Textauszug:
»»

Aedermannsdorf hat also noch einmal vier Jahre, um einen Nachfolger oder eine Nachfolgerin für Bruno Born zu suchen. Dieser oder diese steht noch nicht in den Startlöchern. Und Bruno Born sagte vor einigen Monaten klar: «Ich denke nicht, dass es meine Aufgabe ist, mich um meine Nachfolge zu kümmern». Bei der Suche nach einem Gemeindeoberhaupt achtet Aedermannsdorf nicht auf Parteipolitik. Die Gemeinde hat sie schon lange durch konstruktive Sachpolitik ersetzt.

Joray freut sich auf sein Amt

Stephan Joray (überparteiliche Liste) in Gänsbrunnen ist neu in seinem Amt als Gemeindepräsident. Und in der Politik allgemein. Aber: Er kennt Gänsbrunnen gut, ist dort aufgewachsen. Darum fiel ihm die Entscheidung auch nicht schwer, in die Politik einzusteigen. Er sei angefragt worden, erinnert sich Joray. «Und dann wurde schnell eine ernsthafte Debatte daraus, ob ich diese Herausforderung annehmen möchte». Schliesslich habe er sich dann dafür entschieden, denn «in einer kleinen Gemeinde wie Gänsbrunnen schauen wir aufeinander. Ich habe gute Leute um mich herum, die mich sicher bei dem Amt unterstützen werden».

Nervös, ja, das sei er aber jetzt schon ein bisschen, gibt er zu. Die Wahl in den Gemeinderat schaffte Joray dagegen nicht. «Das hat aber strategische Gründe», ist er überzeugt. Im Gemeinderat nimmt er trotzdem Platz, Roman Alleman überlässt ihm seinen Sitz. Wie in Aedermannsdorf spielt in diesem Gemeinderat die Parteipolitik keine Rolle. Im Rat sind Mitglieder einer Überparteilichen und einer Freien Liste vertreten.

««

Aufgabe: Wer überlässt Stephan Joray laut dem Textauszug seinen Sitz im Gemeinderat?

Extrahierte Datensätze:
»»

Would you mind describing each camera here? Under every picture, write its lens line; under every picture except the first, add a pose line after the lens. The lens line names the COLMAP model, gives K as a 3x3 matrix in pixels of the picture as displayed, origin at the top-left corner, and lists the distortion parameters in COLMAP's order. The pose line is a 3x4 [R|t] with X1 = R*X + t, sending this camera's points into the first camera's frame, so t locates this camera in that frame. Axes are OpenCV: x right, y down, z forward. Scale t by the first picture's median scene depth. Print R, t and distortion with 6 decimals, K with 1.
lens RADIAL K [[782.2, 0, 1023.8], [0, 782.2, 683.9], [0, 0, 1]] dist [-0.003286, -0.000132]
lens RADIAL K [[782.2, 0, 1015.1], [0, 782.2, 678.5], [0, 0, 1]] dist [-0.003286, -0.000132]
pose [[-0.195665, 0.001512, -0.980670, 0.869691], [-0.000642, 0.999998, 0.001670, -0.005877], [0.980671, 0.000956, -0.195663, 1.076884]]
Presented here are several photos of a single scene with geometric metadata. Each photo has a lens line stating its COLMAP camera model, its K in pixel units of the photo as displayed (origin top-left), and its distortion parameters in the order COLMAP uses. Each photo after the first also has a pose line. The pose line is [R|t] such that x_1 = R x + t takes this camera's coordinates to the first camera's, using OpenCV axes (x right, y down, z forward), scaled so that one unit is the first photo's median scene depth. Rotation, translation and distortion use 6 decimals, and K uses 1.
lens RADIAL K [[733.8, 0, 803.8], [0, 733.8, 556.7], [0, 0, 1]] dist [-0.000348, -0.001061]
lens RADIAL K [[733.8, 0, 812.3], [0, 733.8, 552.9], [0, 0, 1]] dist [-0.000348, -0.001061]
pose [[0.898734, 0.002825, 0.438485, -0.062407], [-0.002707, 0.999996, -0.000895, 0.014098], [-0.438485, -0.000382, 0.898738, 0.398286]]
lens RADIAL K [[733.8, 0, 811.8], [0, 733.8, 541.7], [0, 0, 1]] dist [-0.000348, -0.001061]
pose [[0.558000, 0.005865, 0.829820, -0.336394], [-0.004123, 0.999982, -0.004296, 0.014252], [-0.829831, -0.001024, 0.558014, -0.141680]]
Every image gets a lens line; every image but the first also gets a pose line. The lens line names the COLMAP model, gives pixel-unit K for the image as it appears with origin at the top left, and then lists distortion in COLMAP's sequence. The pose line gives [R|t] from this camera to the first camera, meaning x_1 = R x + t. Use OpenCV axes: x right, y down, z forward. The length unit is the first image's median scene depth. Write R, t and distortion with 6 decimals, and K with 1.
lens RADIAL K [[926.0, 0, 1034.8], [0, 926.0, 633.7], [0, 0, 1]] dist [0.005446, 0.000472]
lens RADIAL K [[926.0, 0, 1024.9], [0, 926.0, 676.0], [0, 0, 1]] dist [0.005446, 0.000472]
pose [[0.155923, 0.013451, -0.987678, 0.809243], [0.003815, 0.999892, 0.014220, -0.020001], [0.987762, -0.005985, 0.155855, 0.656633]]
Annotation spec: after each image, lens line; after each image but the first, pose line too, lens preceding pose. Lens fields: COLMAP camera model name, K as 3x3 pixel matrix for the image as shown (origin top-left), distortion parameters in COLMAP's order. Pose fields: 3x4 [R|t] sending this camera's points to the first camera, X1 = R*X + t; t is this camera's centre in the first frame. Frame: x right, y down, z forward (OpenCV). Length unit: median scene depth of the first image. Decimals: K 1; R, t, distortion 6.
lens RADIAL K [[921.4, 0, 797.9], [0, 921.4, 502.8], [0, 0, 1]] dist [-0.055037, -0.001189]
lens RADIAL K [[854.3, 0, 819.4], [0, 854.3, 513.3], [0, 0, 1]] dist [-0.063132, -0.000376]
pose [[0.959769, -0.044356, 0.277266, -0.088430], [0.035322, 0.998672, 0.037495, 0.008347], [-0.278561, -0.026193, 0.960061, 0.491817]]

««

Antwortfeld: Roman Alleman überlässt ihm seinen Sitz.